A Blind Color Separation Model for Faithful Palette-Based Image Recoloring

Abstract

Palette-based image recoloring provides a simple yet effective way for color adjustment, which allows users to interactively manipulate the color of an image by editing a compact color palette. While remarkable progress has been made by previous methods, they have the common limitations that may produce unfaithful image recoloring results i.e., the obtained result does not respond faithfully to the palette adjustment, and tend to induce visual artifacts such as color bleeding and distortion. To address these limitations, we in this paper present a novel color separation model for palette-based recoloring. Akin to previous methods, our color separation model is built upon the assumption that color of each pixel in an image can be formulated as a linear combination of a small set of same basis colors. However, different from previous palette-based recoloring methods which typically rely on heuristic rules to build the color separation model, we experimentally reveal the underlying relationship between the color separation and the palette-based recoloring, and summarize three specialized color separation priors that allow more faithful palette-based recoloring.

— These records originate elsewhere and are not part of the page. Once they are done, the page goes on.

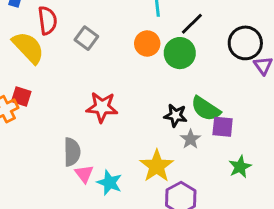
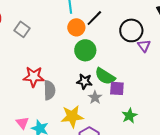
orange circle: (147, 43) -> (76, 27), moved
green circle: (180, 53) -> (85, 50), moved
gray semicircle: (72, 152) -> (49, 90), moved
yellow star: (157, 166) -> (72, 116), turned 30

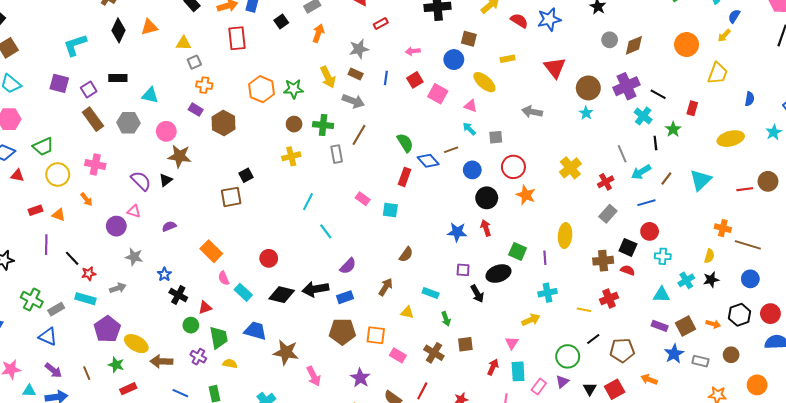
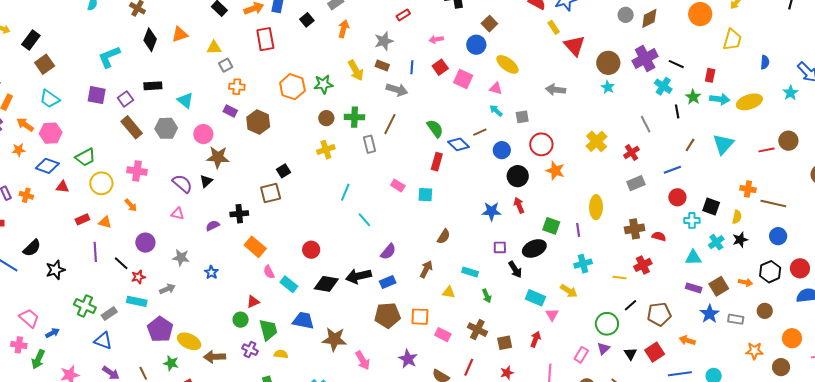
brown square: (469, 39) -> (489, 24), turned 35
yellow rectangle: (508, 59) -> (554, 27), moved, turned 72
cyan triangle: (150, 95) -> (185, 100), turned 30
gray arrow: (353, 101) -> (397, 90), moved
cyan arrow: (641, 172) -> (720, 99), moved, turned -138
gray rectangle: (608, 214) -> (636, 183), turned 30
purple circle: (116, 226) -> (145, 243), moved
black square: (628, 247) -> (711, 207), moved
black cross: (178, 295) -> (239, 214), moved, turned -30
yellow arrow: (531, 320) -> (569, 291), turned 60
brown square: (465, 344) -> (505, 343), moved
cyan rectangle: (518, 371) -> (535, 298), moved, turned -60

Based on these priors, we devise a blind color separation model that not only does not require known palette as input as done in previous methods, but also enables more effective palette-based recoloring with much less visual artifacts. Experiments on two datasets demonstrate that our method outperforms the state-of-the-art palette-based recoloring methods. In addition, we show some applications enabled by the proposed color separation model, including automatic pattern coloring generation, green screen keying and region-controllable color transfer.